Der Blick nach Norden zeigt unser Ziel Oia, links liegt Therasia, das "kleine Thera" und rechts schweift der Blick ab in die....

...fruchtbare Ebene nordöstlich von Oia - hier wird Ackerbau betrieben, die vielen Felder erklären die großen Getreidespeicher, die wir unterwegs gesehen haben.

Jetzt geht es ständig zu Tal - Oia rückt immer näher. Der Weg ist nun problemlos, gut befestigt, breit und weit genug weg von steilen Kanten.

Flechten haben die Steine besiedelt, Ausblühungen sind überall zu sehen.

Keine Ahnung was sich da schlängelt - Nacktfingergecko oder Kykladeneidechse? Oder oder - aber so viele Alternativen gibt es nicht, es sind nur fünf Reptilienarten zur Zeit sicher auf Santorini nachgewiesen.

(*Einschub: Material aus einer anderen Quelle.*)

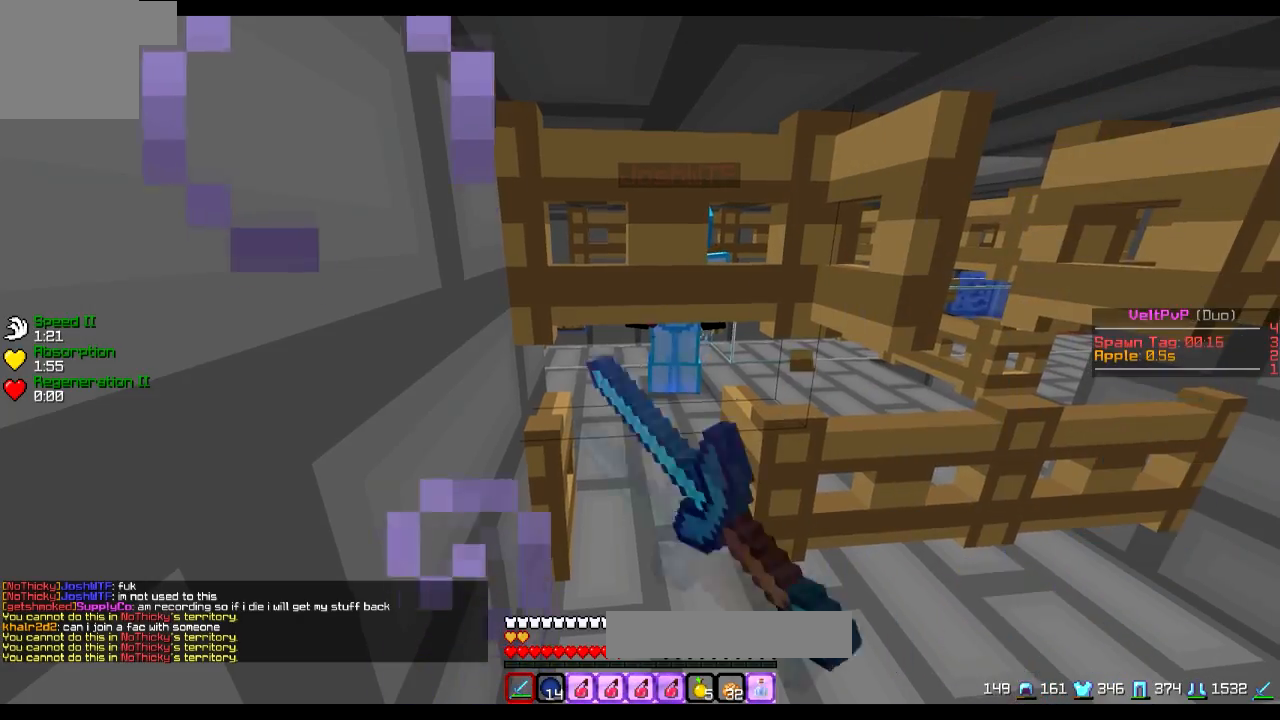
{"keys": [], "events": [[267, "w", "down"], [467, "w", "up"]]}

Oia mit Windmühle - weltbekanntes Motiv am Kap Ag. Nikolaos, dem Ende von Thera. Drüben ist schon die Landspitze von Therasia zu sehen, Kap Rina. Hunderte von Touristen warten hier schon auf den Sonnenuntergang, man muss sich frühzeitig um einen guten Platz bemühen, vor allem, wenn man ein schönes Foto mit entsprechendem Vordergrund schießen möchte.

Überall sind in Oia noch alte Häuser und Höhlenwohnungen zu sehen, an manchen Stellen sind es noch die Zerstörungen des 56er Bebens.

An anderen die Spuren aus grauer Vorzeit.

Aber es gibt durchaus auch frische Wunden in der Immobilienlandschaft. Dieses Schlachtfeld sah sehr jung aus, die Terrassenstühle standen noch unter der zerfetzten Plane, so als sei das Haus "einfach so" zusammen gestürzt. Wenn man sich die Bauweise an vielen Stellen näher anschaut wundert man sich eigentlich nur, dass nicht mehr passiert: Allheilmittel ist auf Santorini immer Beton, und je brüchiger der Untergrund oder die alten Mauern sind, umso mehr davon wird benötigt - immer aber wird einfach auf den alten Ruinen neu aufgebaut, manchmal vielleicht ein Fehler?

Blick auf Oia - die starke Ähnlichkeit zu Thira fällt auf - in diesem Lokal habe ich den teuersten Espresso dieses Urlaubs getrunken, 4,50 Euro, zusammen mit Utes Schokomilch waren elf Euro zu berappen. Dafür durften wir aber auch glatte 15 Minuten die herrliche Aussicht genießen.